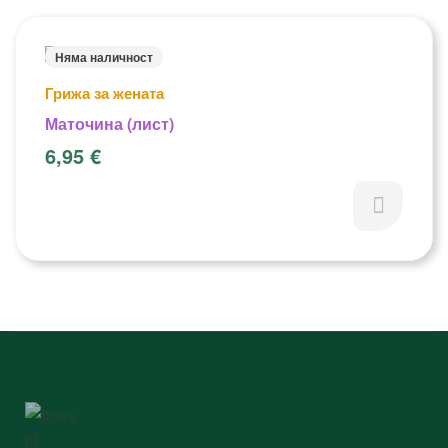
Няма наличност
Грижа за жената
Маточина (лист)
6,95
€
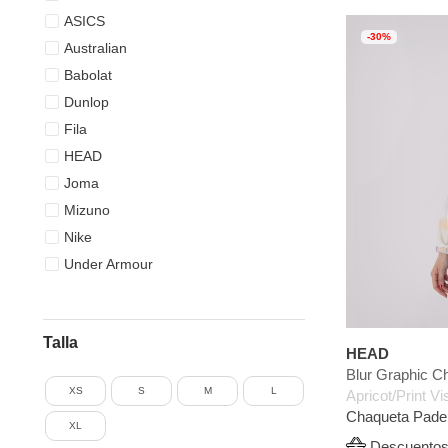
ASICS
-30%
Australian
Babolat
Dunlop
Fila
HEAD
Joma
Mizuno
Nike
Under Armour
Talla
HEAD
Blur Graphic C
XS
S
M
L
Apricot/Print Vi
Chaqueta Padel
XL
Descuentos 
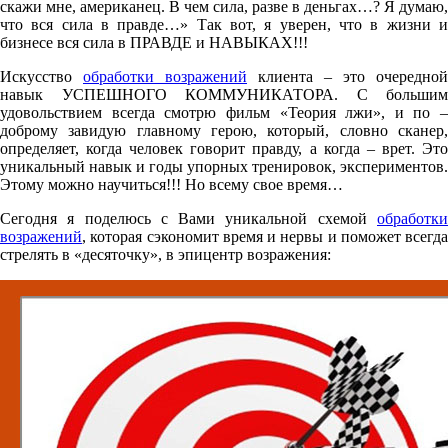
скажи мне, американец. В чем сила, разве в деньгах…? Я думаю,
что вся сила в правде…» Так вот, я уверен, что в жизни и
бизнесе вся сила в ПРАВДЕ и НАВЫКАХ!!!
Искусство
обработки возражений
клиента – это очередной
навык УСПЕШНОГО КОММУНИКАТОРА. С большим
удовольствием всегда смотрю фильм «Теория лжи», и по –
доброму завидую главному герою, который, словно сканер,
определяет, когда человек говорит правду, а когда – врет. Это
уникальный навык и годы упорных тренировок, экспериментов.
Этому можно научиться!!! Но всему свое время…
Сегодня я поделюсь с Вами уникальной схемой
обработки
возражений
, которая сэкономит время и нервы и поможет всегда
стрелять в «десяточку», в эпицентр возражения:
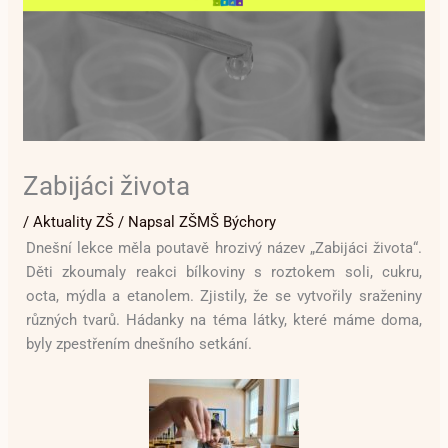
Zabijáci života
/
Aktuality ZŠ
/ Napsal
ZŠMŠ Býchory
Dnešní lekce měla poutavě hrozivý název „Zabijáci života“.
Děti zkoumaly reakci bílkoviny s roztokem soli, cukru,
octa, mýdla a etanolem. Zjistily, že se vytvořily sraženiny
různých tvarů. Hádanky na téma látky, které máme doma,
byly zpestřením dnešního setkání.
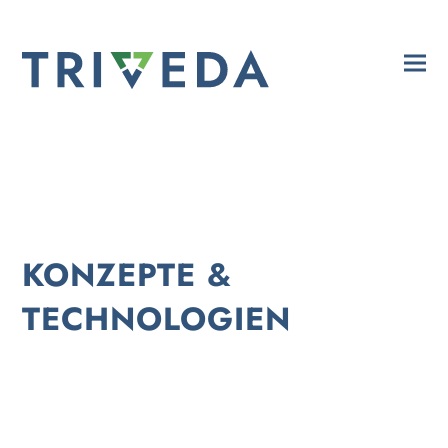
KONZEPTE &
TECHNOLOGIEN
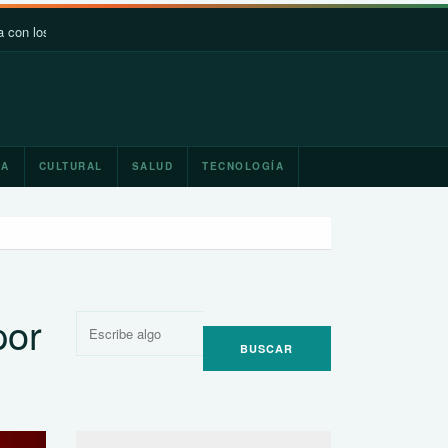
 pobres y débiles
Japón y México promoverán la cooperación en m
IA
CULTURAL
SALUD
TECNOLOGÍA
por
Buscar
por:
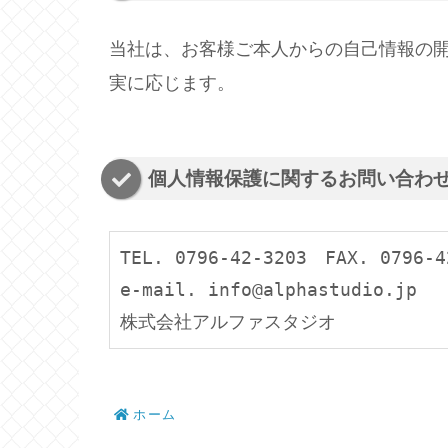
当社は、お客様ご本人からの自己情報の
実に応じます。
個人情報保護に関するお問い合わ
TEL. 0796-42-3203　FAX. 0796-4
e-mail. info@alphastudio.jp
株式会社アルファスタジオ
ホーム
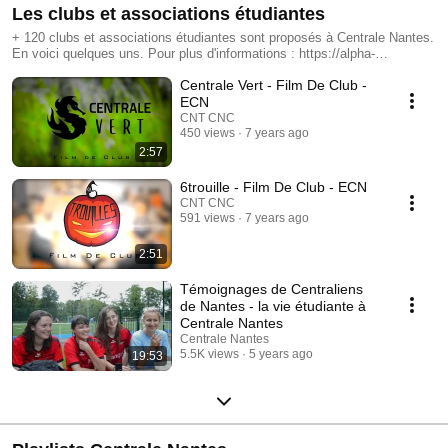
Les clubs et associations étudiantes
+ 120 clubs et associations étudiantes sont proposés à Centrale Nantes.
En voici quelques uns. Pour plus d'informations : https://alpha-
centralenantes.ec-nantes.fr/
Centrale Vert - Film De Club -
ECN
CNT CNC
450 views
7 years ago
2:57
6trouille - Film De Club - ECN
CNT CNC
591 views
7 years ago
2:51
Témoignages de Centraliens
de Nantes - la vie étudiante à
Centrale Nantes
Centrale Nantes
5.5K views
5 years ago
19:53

### YOUR GOAL
Take every record and copy it word for word, dropping the pictures.

### TASK ANSWER
Няма наличност
Грижа за жената
Маточина (лист)
6,95
€
ASICS
-30%
Australian
Babolat
Dunlop
Fila
HEAD
Joma
Mizuno
Nike
Under Armour
Talla
HEAD
Blur Graphic C
XS
S
M
L
Apricot/Print Vi
Chaqueta Padel
XL
Descuentos 
скажи мне, американец. В чем сила, разве в деньгах…? Я думаю,
что вся сила в правде…» Так вот, я уверен, что в жизни и
бизнесе вся сила в ПРАВДЕ и НАВЫКАХ!!!
Искусство
обработки возражений
клиента – это очередной
навык УСПЕШНОГО КОММУНИКАТОРА. С большим
удовольствием всегда смотрю фильм «Теория лжи», и по –
доброму завидую главному герою, который, словно сканер,
определяет, когда человек говорит правду, а когда – врет. Это
уникальный навык и годы упорных тренировок, экспериментов.
Этому можно научиться!!! Но всему свое время…
Сегодня я поделюсь с Вами уникальной схемой
обработки
возражений
, которая сэкономит время и нервы и поможет всегда
стрелять в «десяточку», в эпицентр возражения:
Zabijáci života
/
Aktuality ZŠ
/ Napsal
ZŠMŠ Býchory
Dnešní lekce měla poutavě hrozivý název „Zabijáci života“.
Děti zkoumaly reakci bílkoviny s roztokem soli, cukru,
octa, mýdla a etanolem. Zjistily, že se vytvořily sraženiny
různých tvarů. Hádanky na téma látky, které máme doma,
byly zpestřením dnešního setkání.
KONZEPTE &
TECHNOLOGIEN
 pobres y débiles
Japón y México promoverán la cooperación en m
IA
CULTURAL
SALUD
TECNOLOGÍA
por
Buscar
por:
当社は、お客様ご本人からの自己情報の
実に応じます。
個人情報保護に関するお問い合わ
TEL. 0796-42-3203　FAX. 0796-4
e-mail. info@alphastudio.jp
株式会社アルファスタジオ
ホーム
Les clubs et associations étudiantes
+ 120 clubs et associations étudiantes sont proposés à Centrale Nantes.
En voici quelques uns. Pour plus d'informations : https://alpha-
centralenantes.ec-nantes.fr/
Centrale Vert - Film De Club -
ECN
CNT CNC
450 views
7 years ago
2:57
6trouille - Film De Club - ECN
CNT CNC
591 views
7 years ago
2:51
Témoignages de Centraliens
de Nantes - la vie étudiante à
Centrale Nantes
Centrale Nantes
5.5K views
5 years ago
19:53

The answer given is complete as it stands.